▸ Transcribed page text
◇ ◇ ◇ ◇ ◇ ◇ ◇

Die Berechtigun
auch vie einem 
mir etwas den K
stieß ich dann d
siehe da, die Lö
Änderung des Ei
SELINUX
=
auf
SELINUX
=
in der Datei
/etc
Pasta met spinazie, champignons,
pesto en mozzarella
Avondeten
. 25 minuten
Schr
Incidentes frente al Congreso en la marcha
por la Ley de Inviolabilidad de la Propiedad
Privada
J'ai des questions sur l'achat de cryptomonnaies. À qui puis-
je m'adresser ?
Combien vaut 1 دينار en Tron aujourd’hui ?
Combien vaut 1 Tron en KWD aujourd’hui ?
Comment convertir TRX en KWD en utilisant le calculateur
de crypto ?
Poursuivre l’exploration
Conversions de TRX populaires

◇ ◇ ◇ ◇ ◇ ◇ ◇

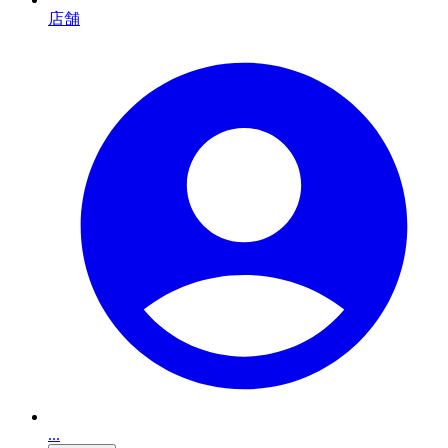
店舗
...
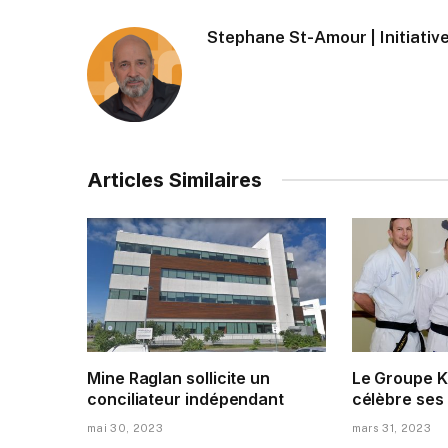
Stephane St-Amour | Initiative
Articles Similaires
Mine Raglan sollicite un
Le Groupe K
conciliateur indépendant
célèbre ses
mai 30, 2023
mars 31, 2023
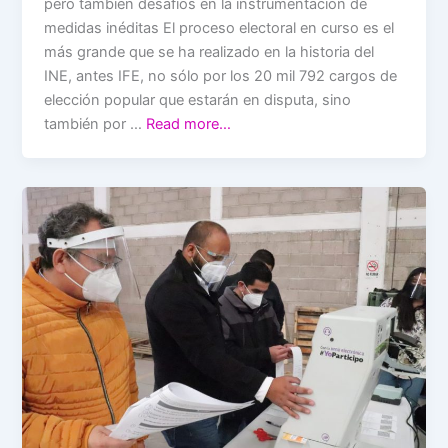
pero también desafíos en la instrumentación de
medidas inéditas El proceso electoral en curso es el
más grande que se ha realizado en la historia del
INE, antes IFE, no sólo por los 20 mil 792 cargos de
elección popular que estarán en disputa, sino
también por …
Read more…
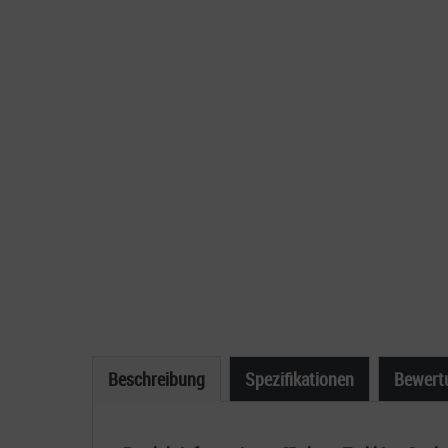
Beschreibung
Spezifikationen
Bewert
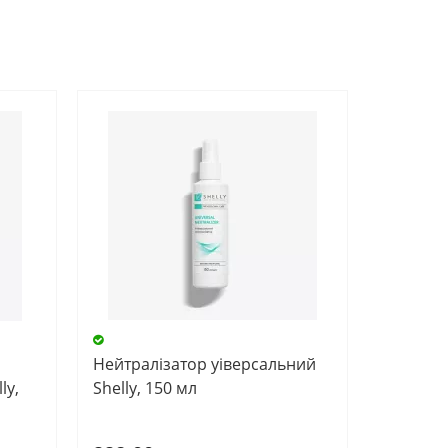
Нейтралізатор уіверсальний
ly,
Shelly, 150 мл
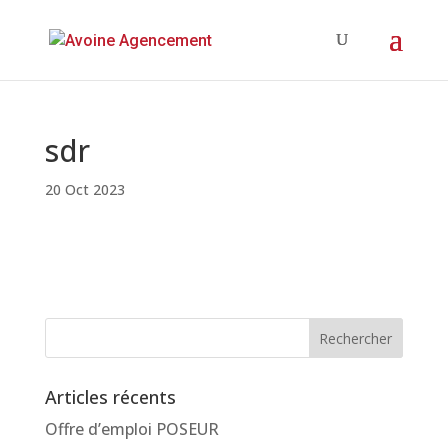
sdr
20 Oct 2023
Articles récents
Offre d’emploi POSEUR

◇ ◇ ◇ ◇ ◇ ◇ ◇

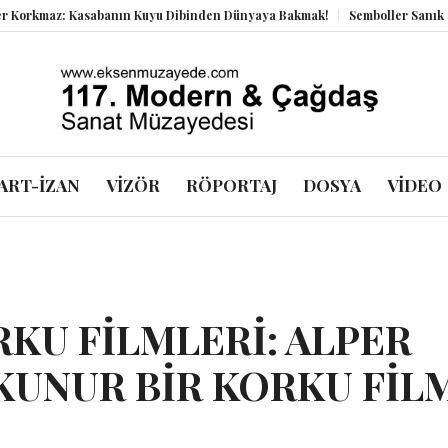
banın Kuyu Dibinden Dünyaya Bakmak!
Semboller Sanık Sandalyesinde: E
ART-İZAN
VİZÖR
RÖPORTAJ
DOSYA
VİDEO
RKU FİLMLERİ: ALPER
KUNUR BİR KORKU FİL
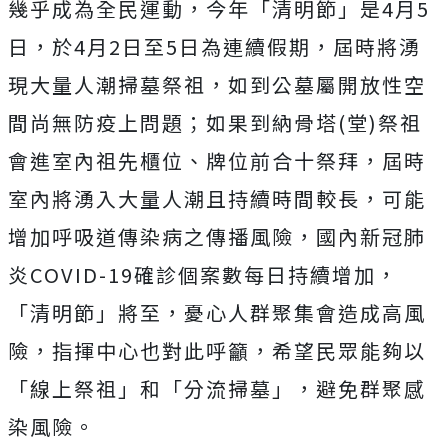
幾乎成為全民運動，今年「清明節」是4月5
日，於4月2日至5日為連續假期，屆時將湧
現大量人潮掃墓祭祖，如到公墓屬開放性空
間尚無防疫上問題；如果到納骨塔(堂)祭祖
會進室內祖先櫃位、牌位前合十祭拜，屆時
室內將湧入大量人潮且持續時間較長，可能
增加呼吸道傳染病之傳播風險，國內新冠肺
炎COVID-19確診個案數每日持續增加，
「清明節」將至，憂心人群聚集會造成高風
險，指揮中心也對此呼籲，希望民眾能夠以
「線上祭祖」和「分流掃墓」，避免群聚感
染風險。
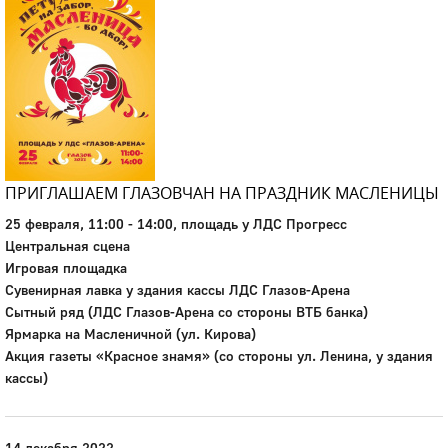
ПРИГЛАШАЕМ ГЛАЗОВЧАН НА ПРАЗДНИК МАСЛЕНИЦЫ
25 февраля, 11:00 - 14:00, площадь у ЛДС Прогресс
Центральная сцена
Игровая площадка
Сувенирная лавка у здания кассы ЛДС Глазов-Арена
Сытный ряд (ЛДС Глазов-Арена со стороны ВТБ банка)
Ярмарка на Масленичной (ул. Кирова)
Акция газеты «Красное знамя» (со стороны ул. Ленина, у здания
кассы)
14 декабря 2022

◇ ◇ ◇ ◇ ◇ ◇ ◇

▸ Exercise objective
Please format the lines of the items as a Markdown table with the columns Row and Line, starting with the line that contains "Die Berechtigun" and going on through the line that contains "je m'adresser ?". Number each line and leave out any blank lines.

▸ Task response
| Row | Line |
|---|---|
| 1 | Die Berechtigun |
| 2 | auch vie einem  |
| 3 | mir etwas den K |
| 4 | stieß ich dann d |
| 5 | siehe da, die Lö |
| 6 | Änderung des Ei |
| 7 | SELINUX |
| 8 | = |
| 9 | auf |
| 10 | SELINUX |
| 11 | = |
| 12 | in der Datei |
| 13 | /etc |
| 14 | Pasta met spinazie, champignons, |
| 15 | pesto en mozzarella |
| 16 | Avondeten |
| 17 | . 25 minuten |
| 18 | Schr |
| 19 | Incidentes frente al Congreso en la marcha |
| 20 | por la Ley de Inviolabilidad de la Propiedad |
| 21 | Privada |
| 22 | J'ai des questions sur l'achat de cryptomonnaies. À qui puis- |
| 23 | je m'adresser ? |